We are thankful for all of the good in the world, for all the men and women in uniform and not at home who are trying to maintain the good in the world, and for all of the blog readers all over the world, who tie us all together into one common group, clicking away at our keyboards and touching the world.

Tuesday, November 24, 2009

Chartreuse Is New York City's New Black

The last time we were in New York City Susan decided to take pictures of anything yellow. Excluding taxis. This time she chose Rust. We weren't 5 minutes into our first walk to the subway before she starting whining that she had picked the wrong color, no one was wearing Rust. I told her that when we got to the next corner the Color of the Day would be what we saw when we looked to the left: Green.

Easy enough. The rest of our visit was great, including grabbing her from out of the street and keeping her from walking into walls as she waved her camera around. At least every 5 minutes she would fuss that someone walked right in front of her great Green shot, or "Why can't they stand still for just 10 seconds?!?" By the second day she had narrowed down her Green focus to an even more specific shade: Chartreuse.

Who would have thought that so many people in New York City would show chartreuse green? By the time we got home she had over 200 pictures of that shade of green, and about 100 of miscellaneous other shades of green. She had even hooked Seth into looking for Chartreuse, so that as we sat outside people-watching both Seth and I were continually telling her "Green coming up! On the left! On the right."

Sunday, November 22, 2009

Another Love Story?

The red paper caught my eye on the sidewalk in New York City, it would make a bright addition to our ephemera collection. You know, the stuff you collect, planning to use in a collage or to glue down in a journal page, but then you put it in a box and forget about it. Susan picked it up and stuck it in her bag. And forgot about it until we got home.
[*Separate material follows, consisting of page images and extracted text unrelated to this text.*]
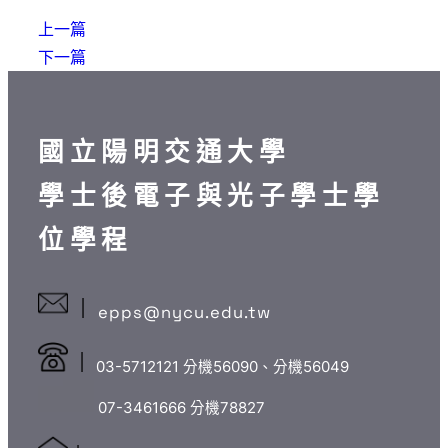
上一篇
下一篇
國立陽明交通大學
學士後電子與光子學士學
位學程
epps@nycu.edu.tw
03-5712121 分機56090、分機56049
07-3461666 分機78827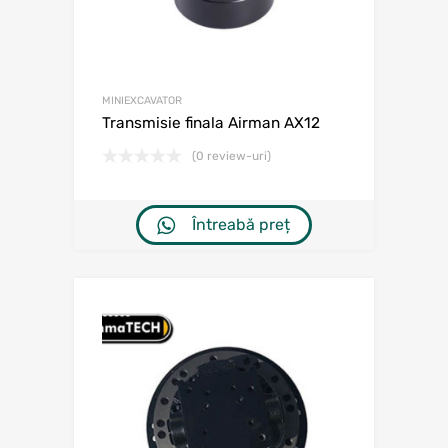
MINIEXCAVATOR
Transmisie finala Airman AX12
(0 review-uri)
Întreabă preț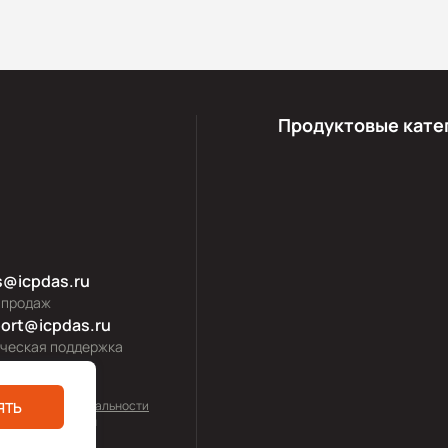
Продуктовые кате
s@icpdas.ru
 продаж
ort@icpdas.ru
ическая поддержка
тика конфиденциальности
ЯТЬ
0—2026 icpdas.ru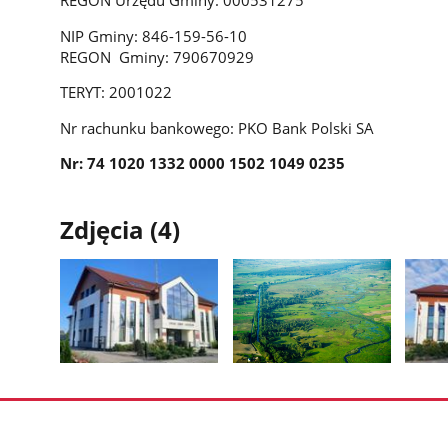
NIP Gminy: 846-159-56-10
REGON Gminy: 790670929
TERYT: 2001022
Nr rachunku bankowego: PKO Bank Polski SA
Nr: 74 1020 1332 0000 1502 1049 0235
Zdjęcia (4)
Pokaż
Pokaż
Pokaż
zdjęcie
zdjęcie
zdjęci
1
2
3
z
z
z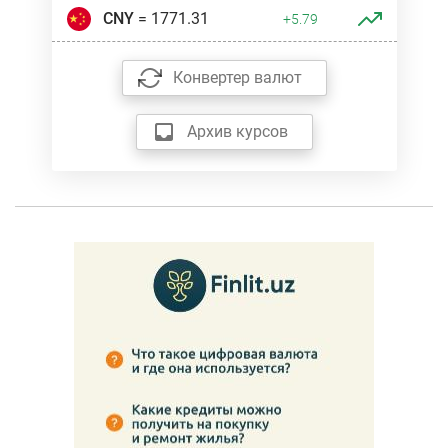
CNY
= 1771.31
+5.79
Конвертер валют
Архив курсов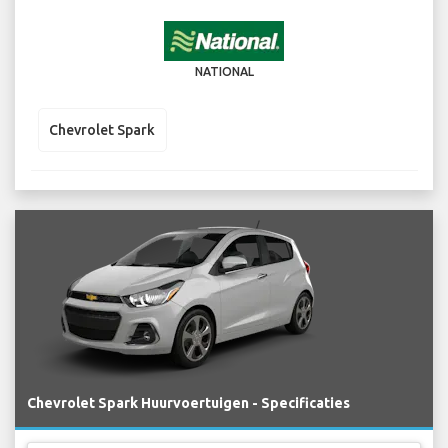
NATIONAL
Chevrolet Spark
Chevrolet Spark Huurvoertuigen - Specificaties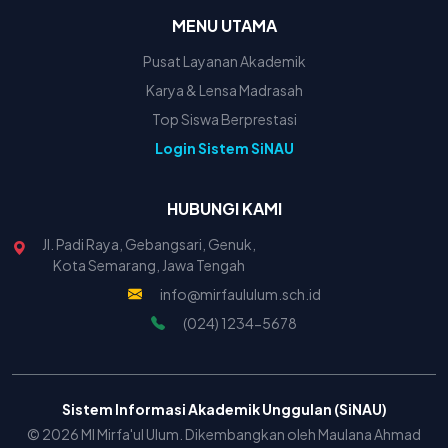
MENU UTAMA
Pusat Layanan Akademik
Karya & Lensa Madrasah
Top Siswa Berprestasi
Login Sistem SiNAU
HUBUNGI KAMI
Jl. Padi Raya, Gebangsari, Genuk,
Kota Semarang, Jawa Tengah
info@mirfaululum.sch.id
(024) 1234-5678
Sistem Informasi Akademik Unggulan (SiNAU)
© 2026 MI Mirfa'ul Ulum. Dikembangkan oleh Maulana Ahmad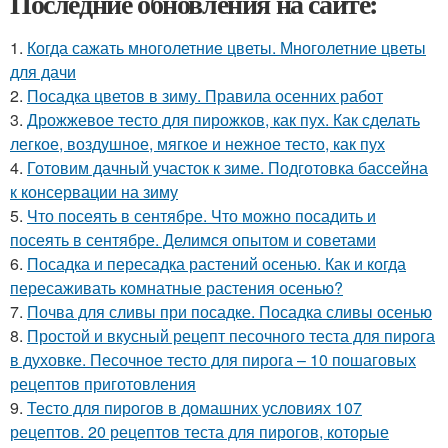
Последние обновления на сайте:
1.
Когда сажать многолетние цветы. Многолетние цветы
для дачи
2.
Посадка цветов в зиму. Правила осенних работ
3.
Дрожжевое тесто для пирожков, как пух. Как сделать
легкое, воздушное, мягкое и нежное тесто, как пух
4.
Готовим дачный участок к зиме. Подготовка бассейна
к консервации на зиму
5.
Что посеять в сентябре. Что можно посадить и
посеять в сентябре. Делимся опытом и советами
6.
Посадка и пересадка растений осенью. Как и когда
пересаживать комнатные растения осенью?
7.
Почва для сливы при посадке. Посадка сливы осенью
8.
Простой и вкусный рецепт песочного теста для пирога
в духовке. Песочное тесто для пирога – 10 пошаговых
рецептов приготовления
9.
Тесто для пирогов в домашних условиях 107
рецептов. 20 рецептов теста для пирогов, которые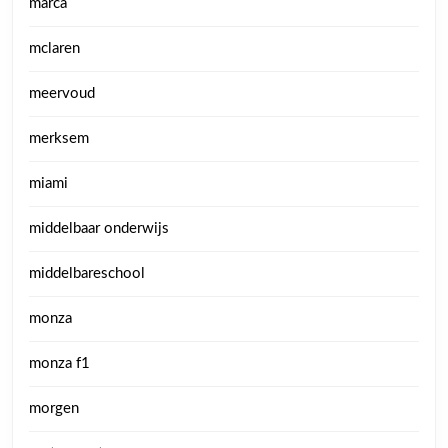
marca
mclaren
meervoud
merksem
miami
middelbaar onderwijs
middelbareschool
monza
monza f1
morgen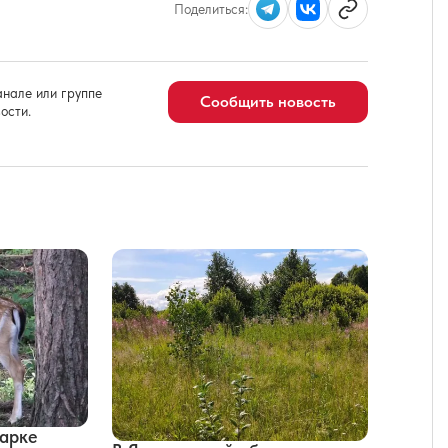
Поделиться:
нале или группе
Сообщить новость
ости.
парке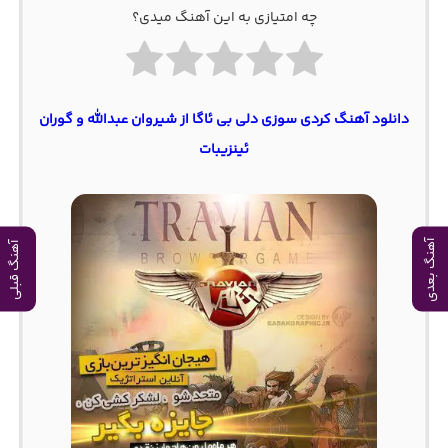
چه امتیازی به این آهنگ میدی؟
دانلود آهنگ کردی سوزی دلی بی ئاگا از شیروان عبدالله و گوران
ئینزیبات
آهنگ بعدی
آهنگ قبلی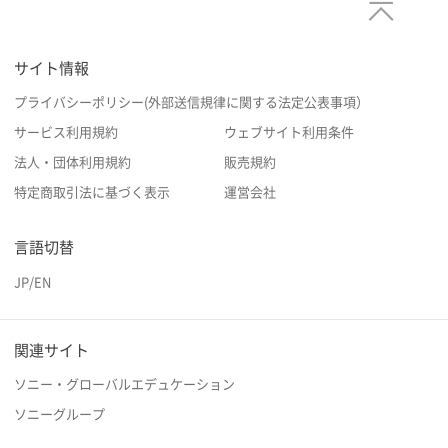
サイト情報
プライバシーポリシー(外部送信規律に関する法定公表事項）
サービス利用規約
ウェブサイト利用条件
法人・団体利用規約
販売規約
特定商取引法に基づく表示
運営会社
言語切替
JP
/
EN
関連サイト
ソニー・グローバルエデュケーション
ソニーグループ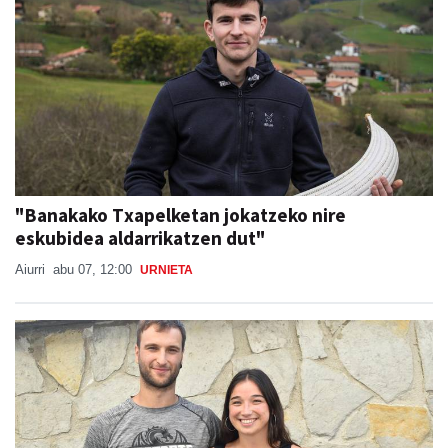
"Banakako Txapelketan jokatzeko nire
eskubidea aldarrikatzen dut"
Aiurri
abu 07, 12:00
URNIETA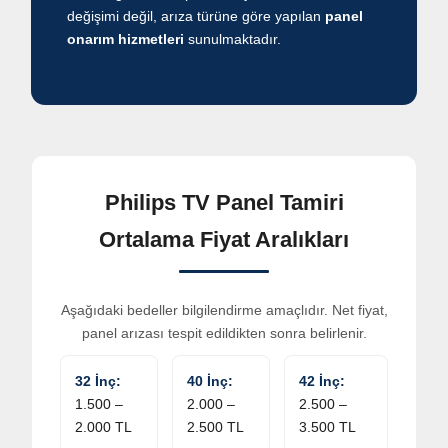
değişimi değil, arıza türüne göre yapılan
panel
onarım hizmetleri
sunulmaktadır.
Philips TV Panel Tamiri
Ortalama Fiyat Aralıkları
Aşağıdaki bedeller bilgilendirme amaçlıdır. Net fiyat,
panel arızası tespit edildikten sonra belirlenir.
32 İnç:
40 İnç:
42 İnç:
1.500 –
2.000 –
2.500 –
2.000 TL
2.500 TL
3.500 TL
When we got home we realized it was an envelope that had already been opened. Was it thrown away? No love story there. Was it accidentally dropped and was missed? A love story there. Was it from Grandma to a grandchild? Was it sharing between best friends? Or is this the recollection of an illicit tryst? (I think not)

I'll never know because I'm not even sure what language this is, not to mention who Kanako is. And if, in my ignorance, I've displayed a really obscene message... sorry. But it just looks like Birthday Love, of some sort.

Friday, November 20, 2009

Fellow Artists

After two days the sale is finally over. We were lucky enough to be invited to show with the instructors on the second day which was a good thing except that I'm really tired after two days of being "on" and talking to people about my art. I took some pictures of the artists sitting around me and promised I'd show their work. Above is a segment of a bright painting by Jaspa Hickman. No, the hands weren't stenciled, they were all individually painted.

Below is Mel (Mélide Canton-Josh), a fellow ceramics student. I asked her which was her favorite piece and took a separate picture of that.

Right next to my table was Genevieve Elise, a printmaker. She had cards for sale and a number of prints. Susan negotiated a trade of one of my ceramic books for one of her "Buddy Holly Glasses" prints. She made Genevieve give her the last print that wasn't as sharp as all the others because she plans to cut it in half and use it as a front and back cover for a book she'll make.

Andrea Whilhite was selling dragonflies at the table next to Mel.

Mary (you saw her work before) gets a really nice dark green glaze on her pieces.

And last but not least, Amy of The 100 Heads. She also had a number of beautiful ceramic birdhouses that were really unique but they were a tough sale. People couldn't quite figure them out, as in "How can you clean them out?" or "What kind of birds go in these?" Get a grip, People, they're A-R-T.